急いで帰って来たのだろう、息が少し上がっている。
その姿を見て、僅かに罪悪感が芽生えたけれど、
そんな思いは、酔いに蝕まれつつある頭からはすぐに消え去った。


「おっせーんだよ」
「だから、鍵渡しといただろ」
「冷蔵庫に酒しか入ってねえし」


ソファに寝転んでいた体を勢いよく起こそうとすると、
思いの外酔いが回っていたらしく、そのままテーブルに突っ伏してしまった。

酒の入ったグラスが倒れ、床を濡らす。
透明な液体が流れる様が、やけにゆっくりと感じた。


「おい、大丈夫か」
「俺、また、年取った」
「は? 何爺くせえこと言ってんだ」
「あんたじゃあるまいしな」
「お前、醒めたら覚悟しろよ。
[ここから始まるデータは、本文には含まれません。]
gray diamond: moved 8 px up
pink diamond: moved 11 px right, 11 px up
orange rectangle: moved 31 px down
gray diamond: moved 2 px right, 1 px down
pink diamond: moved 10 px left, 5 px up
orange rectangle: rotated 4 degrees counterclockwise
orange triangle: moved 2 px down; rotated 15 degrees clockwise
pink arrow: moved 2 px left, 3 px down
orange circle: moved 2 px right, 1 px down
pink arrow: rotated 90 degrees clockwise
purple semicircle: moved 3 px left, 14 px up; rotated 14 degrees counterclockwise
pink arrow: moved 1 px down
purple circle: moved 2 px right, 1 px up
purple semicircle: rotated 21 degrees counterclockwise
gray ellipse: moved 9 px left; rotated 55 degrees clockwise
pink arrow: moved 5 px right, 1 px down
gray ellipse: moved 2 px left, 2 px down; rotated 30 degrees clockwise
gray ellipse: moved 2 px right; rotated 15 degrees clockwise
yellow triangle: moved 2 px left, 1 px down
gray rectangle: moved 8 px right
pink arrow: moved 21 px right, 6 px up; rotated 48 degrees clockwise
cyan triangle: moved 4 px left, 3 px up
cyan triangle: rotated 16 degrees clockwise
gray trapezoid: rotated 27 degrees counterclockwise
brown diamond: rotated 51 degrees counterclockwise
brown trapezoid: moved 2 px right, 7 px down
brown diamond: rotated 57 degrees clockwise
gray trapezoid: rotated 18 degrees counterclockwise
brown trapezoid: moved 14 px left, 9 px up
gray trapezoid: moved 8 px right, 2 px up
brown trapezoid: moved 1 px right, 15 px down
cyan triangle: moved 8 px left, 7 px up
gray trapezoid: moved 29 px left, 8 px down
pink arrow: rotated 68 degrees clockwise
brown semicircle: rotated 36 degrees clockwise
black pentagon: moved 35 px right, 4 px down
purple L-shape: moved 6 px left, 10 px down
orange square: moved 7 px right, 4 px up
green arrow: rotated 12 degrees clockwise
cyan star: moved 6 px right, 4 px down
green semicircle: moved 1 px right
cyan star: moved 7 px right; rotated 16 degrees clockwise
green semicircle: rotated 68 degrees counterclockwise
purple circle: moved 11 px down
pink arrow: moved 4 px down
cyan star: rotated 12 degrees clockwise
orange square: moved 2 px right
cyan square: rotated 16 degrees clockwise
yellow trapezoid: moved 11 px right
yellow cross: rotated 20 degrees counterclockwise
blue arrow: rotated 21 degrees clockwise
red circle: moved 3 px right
ったく、ここで吐くなよ」
「平気だっての」


濡れたテーブルと床を手際良く片づけているアスマを
ぼんやりと眺めていたら、
俺は何やっているんだと、少しずつ思考が回復してきた。

酔いが醒めたら、後悔と罪悪感に襲われることは分かっていたから、
いっそ記憶が飛ぶくらい酔っぱらってしまいたかった。

それはそれで、その後更に後悔するんだろうけれど。


「わっ」


いつのまにか隣に座っていたアスマが、
冷たいグラスを頬につける。


「酒?」
「ばーか、水だ」
「あんたは」
「酒」
「俺のは?」
「お前にはケーキ」
「……ケーキ」
「ガキにはケーキだろ」
「うっせーよ」


誕生日。
また、一つ年を重ねて、少しだけ大人に近づく。
アスマに、一瞬だけ近づく。
そして、またすぐに離れる。


「年なんか取らなければ良いのに」
「俺は嬉しいんだけどな、お前が大人になるってのは」
「ガキに手え出した奴が何言ってんだ」
「ガキじゃもの足んねえからなあ」
「死ね」


アスマの脇腹を思いっきり蹴飛ばすと、
鈍い声を出して、堰き込んだ。


「俺じゃない」


むせ返るアスマの背中に、
聞こえないように呟いた。


「シカマル……てめえ」
「脇が甘いな」
「いい度胸だ」


そう言ってアスマは俺を押し倒した。




年を取るということは、その分時間が過ぎるということだ。
子供とか大人とか、年の差なんかは仕方がないことだ。

ただ、時は進み続ける。
そして、人の意思を簡単に呑み込んでしまう。
当然のように。それが自然の摂理だと言わんばかりに。


ずっと同じではいさせてくれない。




「あんたは、いつ俺との関係に線を引く?」
「は?」
「あんたと俺の時間は、違うんだよ」
「俺も良い年だからな」
「……そうだよ、おっさん」


仮にも猿飛家の一族であるのだ。
いつまでもふらふらしていられるはずがない。


いつまでも、俺の名を呼んで
こんな風に抱きしめてくれるはずなんか、ない。



「そうだなあ」



いつからこんなことを考え始めたのだろう。

初めから解りきっていたのに、
解った上で関係を持ったのに。




「俺もあんたといつまでも遊んでらんねえし」
「シカマル」
「面倒なのも嫌だし」
「そうだな」
「だから……」
「ちょっと黙ってろ」


言葉に詰まったことを隠すように
唇を塞がれる。


どうしたら縋りつけるか考えているあざとい自分が、
殺したいほど憎くて堪らないんだ。